Source passage =>
============

Mental health clinicians, from social workers to psychologists, have one of the most demanding jobs in society: shouldering their clients’ burdens and providing them space to heal. As the mental health crisis intensifies the workload continues to build. The job can be traumatic at its worst and stressful at best. And yet, clinicians push on, knowing that their work saves lives. 

But who helps the helpers? 

Clinician well-being is an essential aspect of any mental health practice, not only to protect the workforce but to protect clients as well. 

Compassion fatigue

One of the most common risks for mental health clinicians, especially those working with a high-acuity population, is empathy or compassion fatigue. Empathy fatigue is defined as the physical, emotional, and cognitive exhaustion from providing emotional support for others. Symptoms can include: 

  • Isolation
  • Feeling numb or disconnected from the people around you
  • Feeling overwhelmed or powerless
  • Self-blame
  • Headaches
  • Trouble Sleeping

When mental health clinicians begin to feel empathy fatigue, it can impact their relationships with clients, causing them to be unable to provide the assistance clients may need. Disengagement or depersonalization at work is related to a lower ability to express empathy, which can reduce the quality of the relationship between clinicians and patients. 


When compassion fatigue lasts too long or escalates, it can lead to burnout as well as secondary post-traumatic stress. Burnout, as defined by Maslach in 1982, is “a prolonged response to chronic emotional and interpersonal stressors on the job, and is defined by the three dimensions of exhaustion, cynicism, and inefficacy,” (p. 397). It is often caused by being overworked and feeling a lack of control in a work environment, and severe burnout can take anywhere from 1-3 years to recover from.  

Turnover rates among mental health clinicians due to burnout are extremely high, with rates between 30-60% annually. Early-career clinicians are especially prone to burnout and report more personal exhaustion, less personal accomplishment, and higher rates of overwhelm with caseloads. These same clinicians express a greater intent to leave their positions than veteran clinicians. This high turnover in early-career clinicians creates a barrier to building a robust mental health industry. This concern has only increased as the youth mental health crisis in the United States has grown. A decreasing workforce and an increase in caseloads is a perfect recipe for additional burnout.

============

Dataset content =>
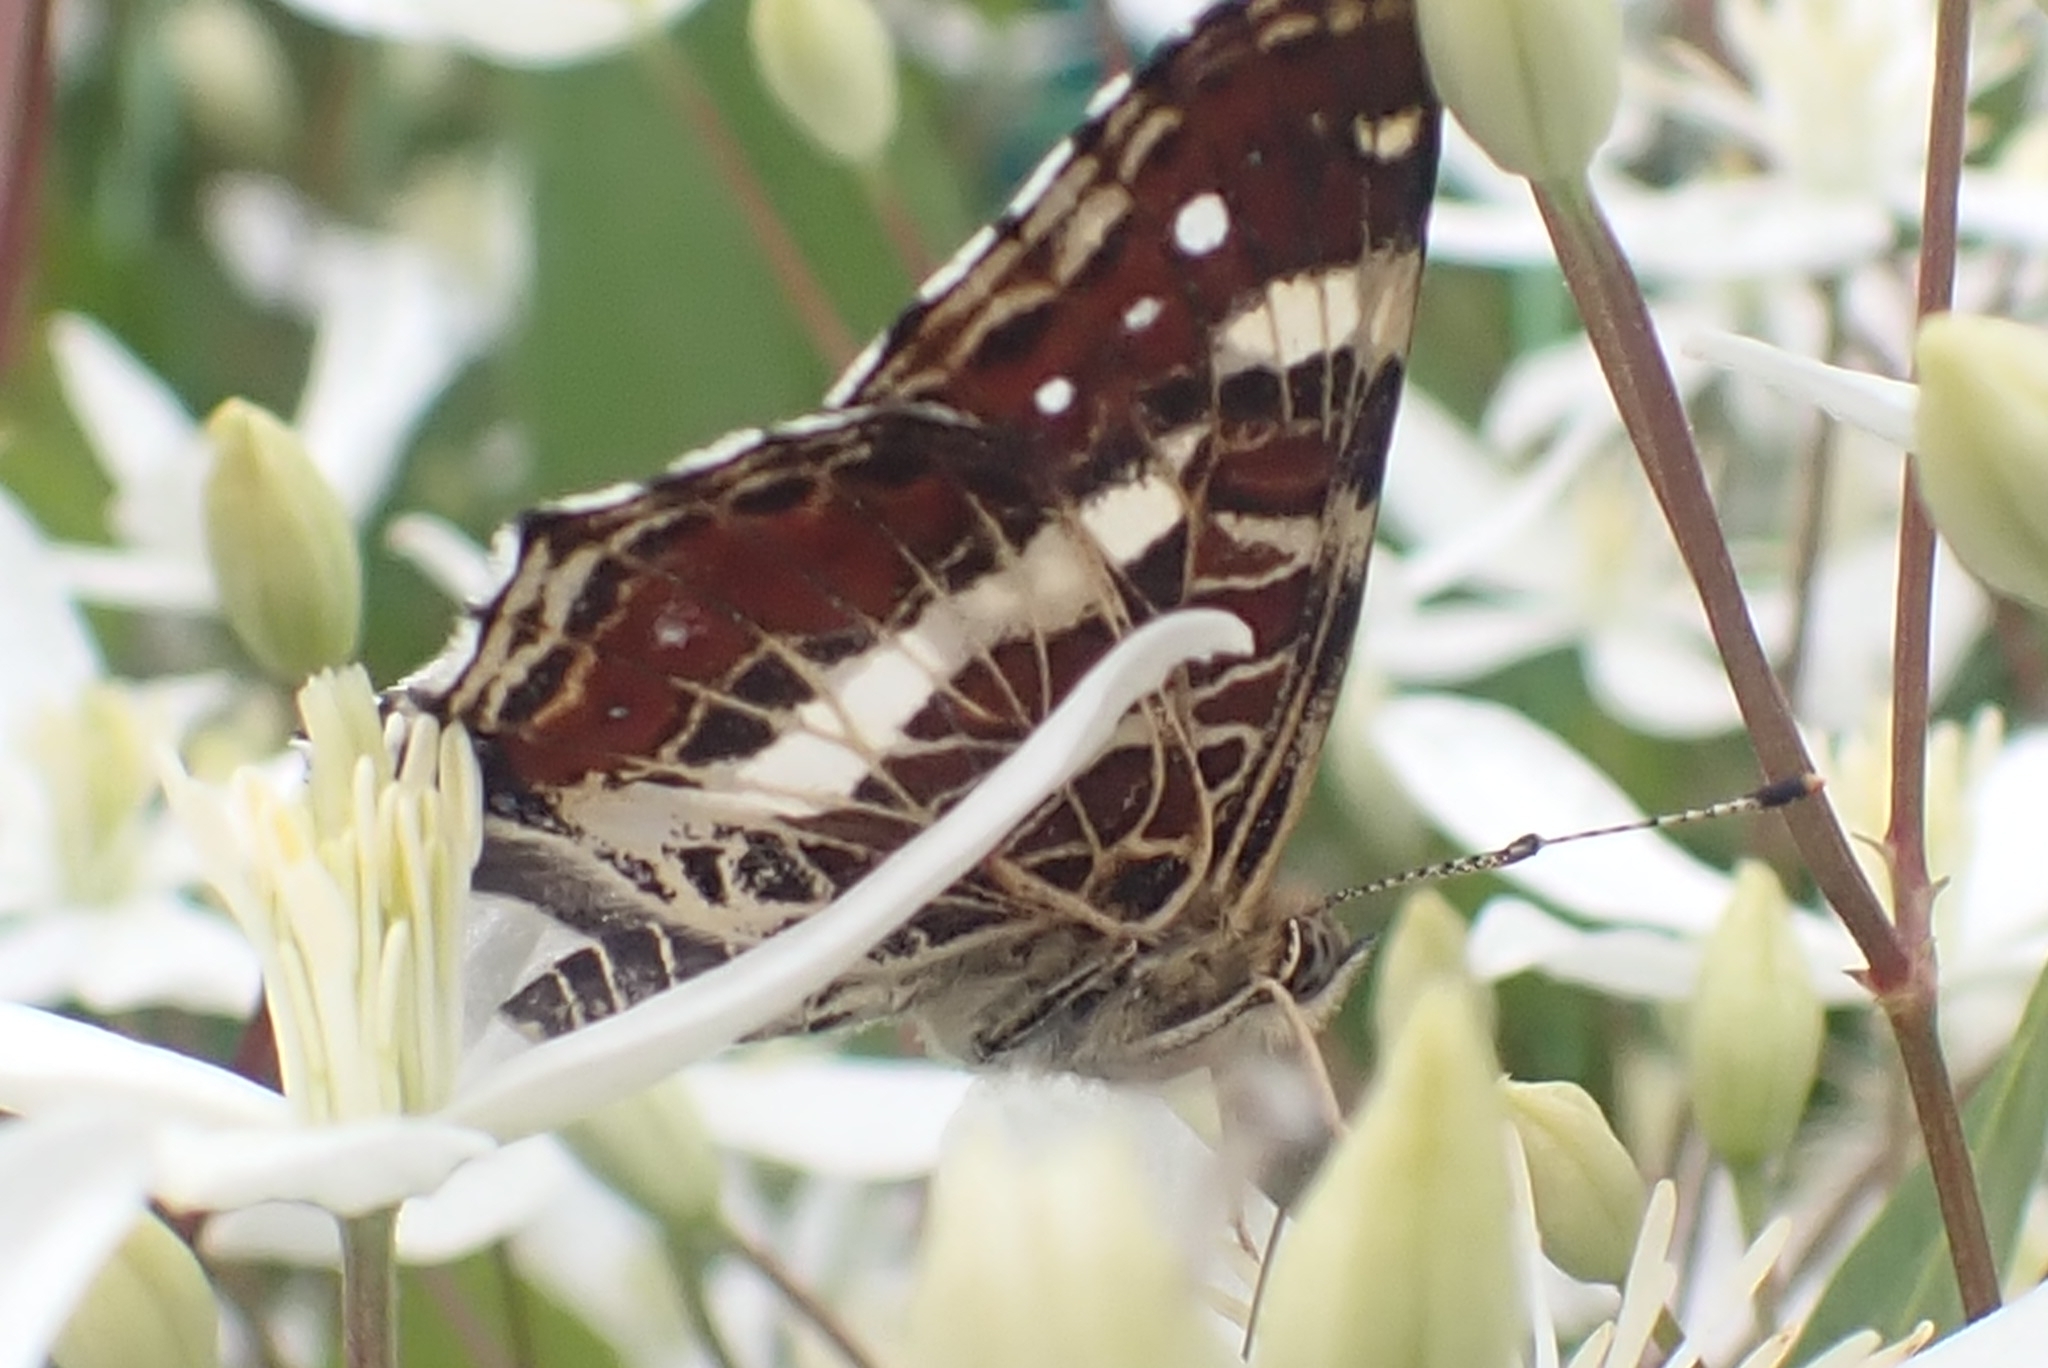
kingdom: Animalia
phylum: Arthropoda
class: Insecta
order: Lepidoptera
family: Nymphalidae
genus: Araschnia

============

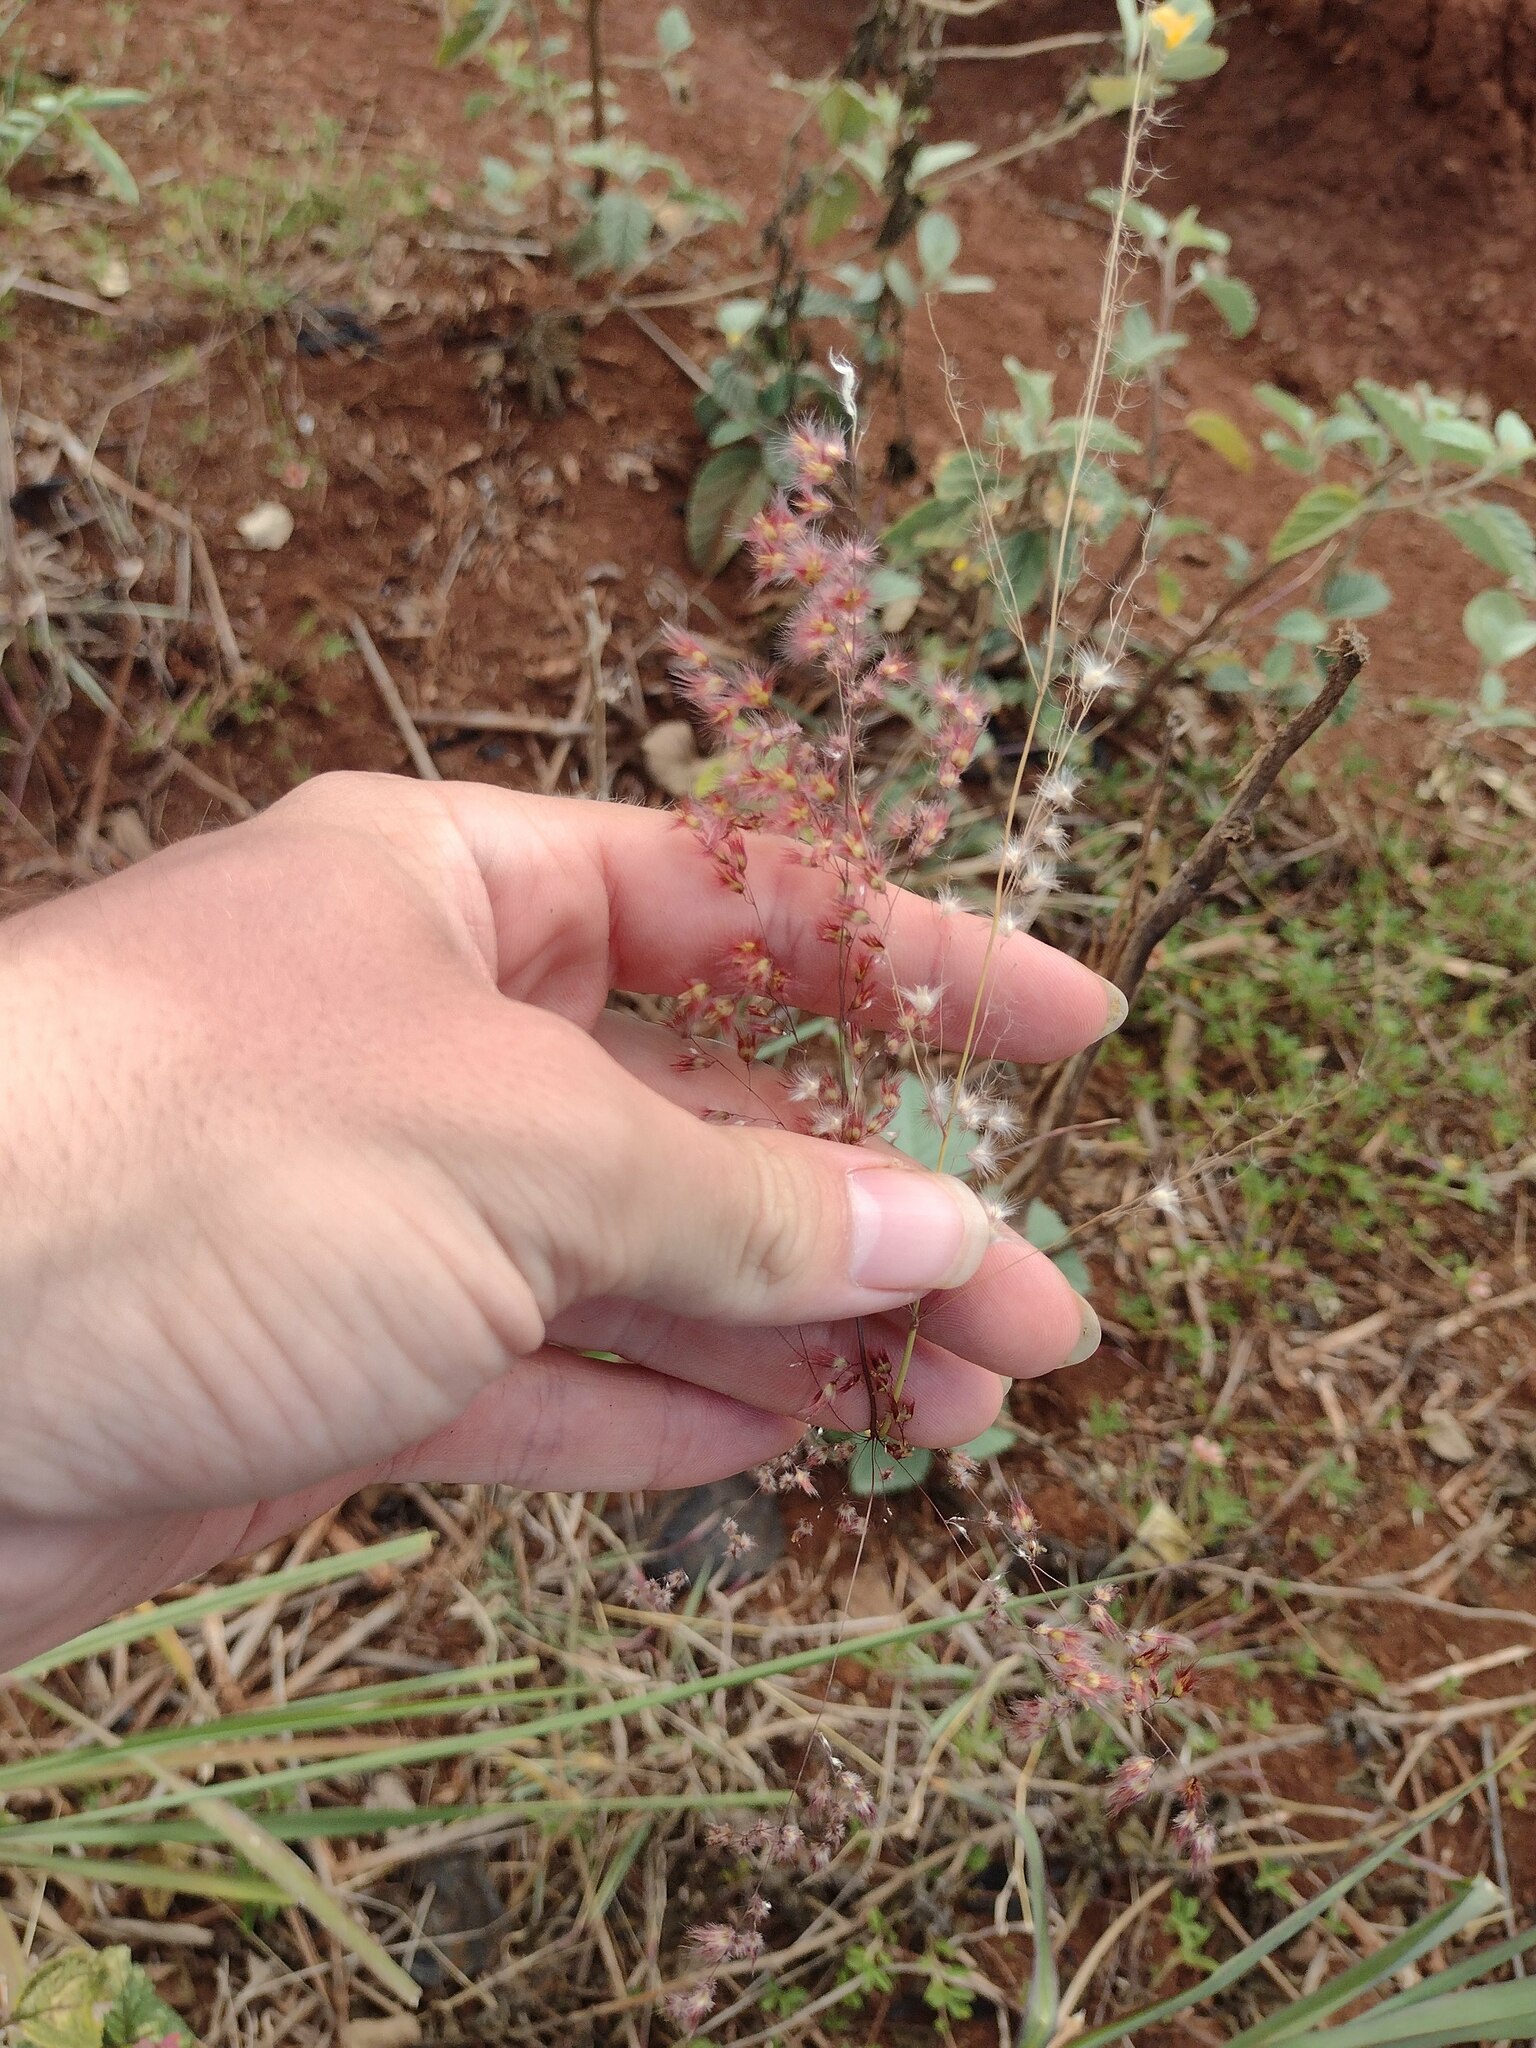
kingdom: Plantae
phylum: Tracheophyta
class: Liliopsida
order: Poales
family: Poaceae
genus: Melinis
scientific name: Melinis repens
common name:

============

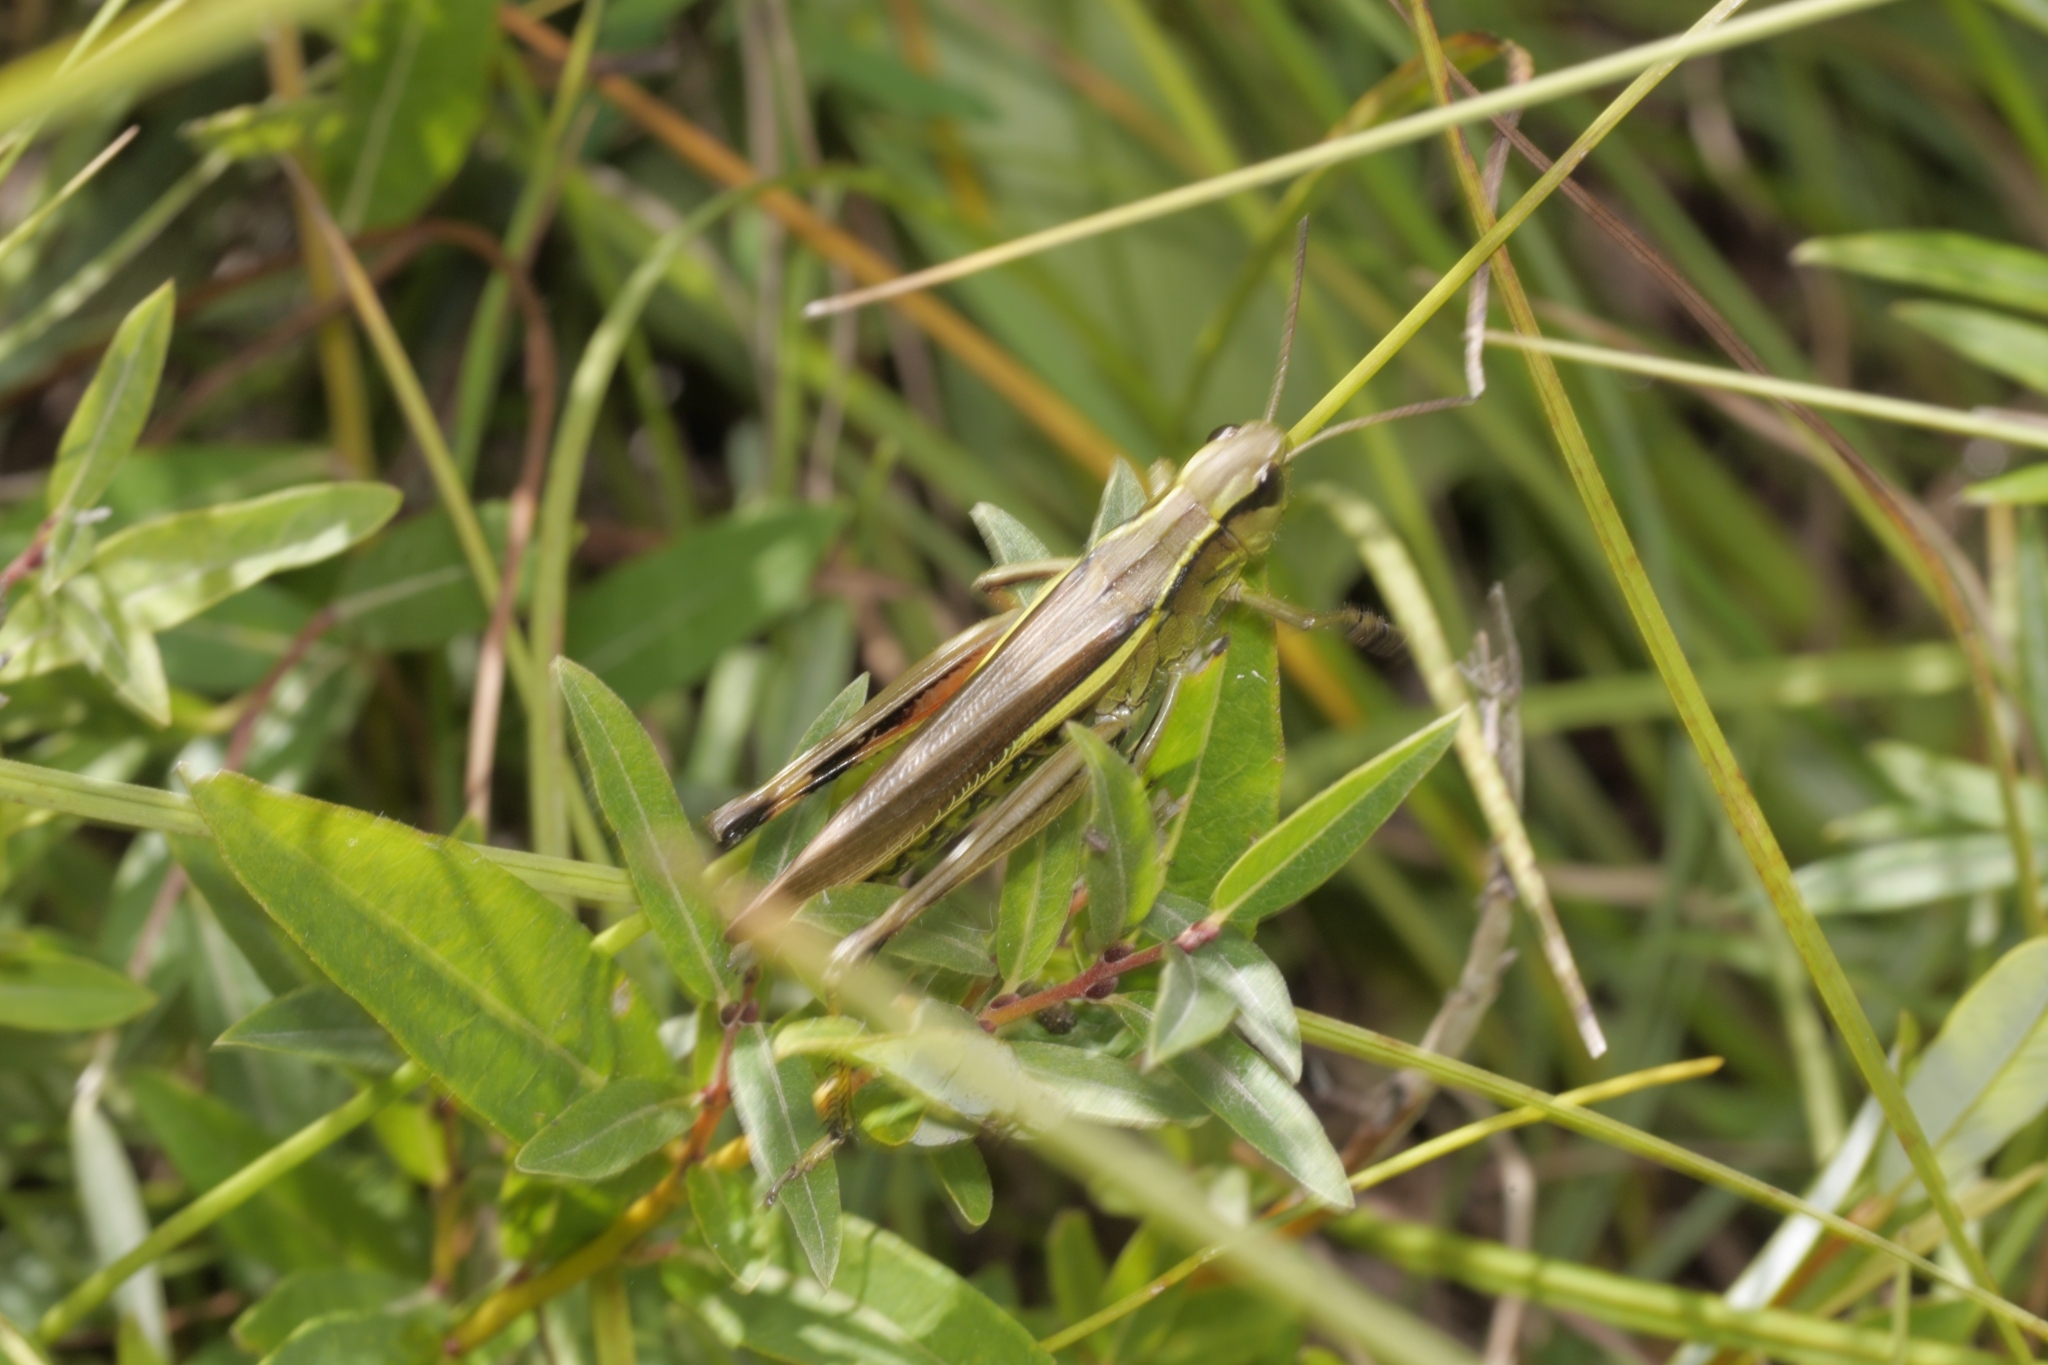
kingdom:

============

What you will do =>
1) List each symptom of empathy fatigue named in the passage on clinician well-being.
2) Please transcribe the passage on clinician well-being between "Turnover rates among" and "for additional burnout.", inclusive.

Answers to the exercise =>
1)
- Isolation
- Feeling numb or disconnected from the people around you
- Feeling overwhelmed or powerless
- Self-blame
- Headaches
- Trouble Sleeping

2)
Turnover rates among mental health clinicians due to burnout are extremely high, with rates between 30-60% annually. Early-career clinicians are especially prone to burnout and report more personal exhaustion, less personal accomplishment, and higher rates of overwhelm with caseloads. These same clinicians express a greater intent to leave their positions than veteran clinicians. This high turnover in early-career clinicians creates a barrier to building a robust mental health industry. This concern has only increased as the youth mental health crisis in the United States has grown. A decreasing workforce and an increase in caseloads is a perfect recipe for additional burnout.